▶ _Task prompt_
Transcribe the lines from the start of the data below through the line with "### Dashboard", word for word and nothing more.

[Data under study Boundary: Start]

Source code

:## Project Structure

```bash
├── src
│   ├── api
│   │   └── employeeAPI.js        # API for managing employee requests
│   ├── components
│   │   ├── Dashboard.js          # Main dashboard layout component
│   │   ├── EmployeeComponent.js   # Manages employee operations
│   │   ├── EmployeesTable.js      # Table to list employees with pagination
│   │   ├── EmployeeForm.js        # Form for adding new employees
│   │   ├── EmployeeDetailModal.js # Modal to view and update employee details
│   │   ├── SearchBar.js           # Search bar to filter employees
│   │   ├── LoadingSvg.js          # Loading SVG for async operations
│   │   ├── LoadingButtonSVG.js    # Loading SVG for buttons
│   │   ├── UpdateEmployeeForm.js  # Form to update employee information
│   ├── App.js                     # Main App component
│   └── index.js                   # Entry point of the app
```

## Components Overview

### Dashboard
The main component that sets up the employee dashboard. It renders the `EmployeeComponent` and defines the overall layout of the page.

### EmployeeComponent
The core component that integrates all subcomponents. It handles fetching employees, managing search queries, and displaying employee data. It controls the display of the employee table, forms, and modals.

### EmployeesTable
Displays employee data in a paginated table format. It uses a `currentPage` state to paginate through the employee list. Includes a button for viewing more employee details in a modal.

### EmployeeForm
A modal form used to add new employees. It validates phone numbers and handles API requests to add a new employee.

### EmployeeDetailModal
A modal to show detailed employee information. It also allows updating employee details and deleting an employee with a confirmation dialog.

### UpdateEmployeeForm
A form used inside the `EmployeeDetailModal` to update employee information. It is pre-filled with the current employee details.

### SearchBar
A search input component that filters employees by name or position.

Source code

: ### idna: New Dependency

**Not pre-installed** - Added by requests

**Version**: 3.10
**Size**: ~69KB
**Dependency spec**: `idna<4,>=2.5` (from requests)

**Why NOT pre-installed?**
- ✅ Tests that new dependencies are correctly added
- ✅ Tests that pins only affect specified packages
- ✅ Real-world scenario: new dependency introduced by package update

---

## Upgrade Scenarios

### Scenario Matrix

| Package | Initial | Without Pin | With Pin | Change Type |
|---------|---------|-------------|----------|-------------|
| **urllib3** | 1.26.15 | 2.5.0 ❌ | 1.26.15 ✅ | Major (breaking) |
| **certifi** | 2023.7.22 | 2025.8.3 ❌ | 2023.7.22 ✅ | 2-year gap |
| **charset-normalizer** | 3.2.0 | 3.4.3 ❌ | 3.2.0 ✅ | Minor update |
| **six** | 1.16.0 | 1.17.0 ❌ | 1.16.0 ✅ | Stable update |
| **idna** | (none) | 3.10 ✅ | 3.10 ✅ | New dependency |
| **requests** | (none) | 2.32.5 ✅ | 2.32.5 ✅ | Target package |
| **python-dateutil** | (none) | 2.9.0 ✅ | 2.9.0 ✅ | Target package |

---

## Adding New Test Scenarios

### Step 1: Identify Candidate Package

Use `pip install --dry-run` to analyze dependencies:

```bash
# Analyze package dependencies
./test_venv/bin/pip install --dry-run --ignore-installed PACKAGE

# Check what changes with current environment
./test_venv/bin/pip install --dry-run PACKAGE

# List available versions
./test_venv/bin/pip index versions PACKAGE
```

[Data under study Boundary: End]

▶ _Solution to this exercise_
Source code

:## Project Structure

```bash
├── src
│   ├── api
│   │   └── employeeAPI.js        # API for managing employee requests
│   ├── components
│   │   ├── Dashboard.js          # Main dashboard layout component
│   │   ├── EmployeeComponent.js   # Manages employee operations
│   │   ├── EmployeesTable.js      # Table to list employees with pagination
│   │   ├── EmployeeForm.js        # Form for adding new employees
│   │   ├── EmployeeDetailModal.js # Modal to view and update employee details
│   │   ├── SearchBar.js           # Search bar to filter employees
│   │   ├── LoadingSvg.js          # Loading SVG for async operations
│   │   ├── LoadingButtonSVG.js    # Loading SVG for buttons
│   │   ├── UpdateEmployeeForm.js  # Form to update employee information
│   ├── App.js                     # Main App component
│   └── index.js                   # Entry point of the app
```

## Components Overview

### Dashboard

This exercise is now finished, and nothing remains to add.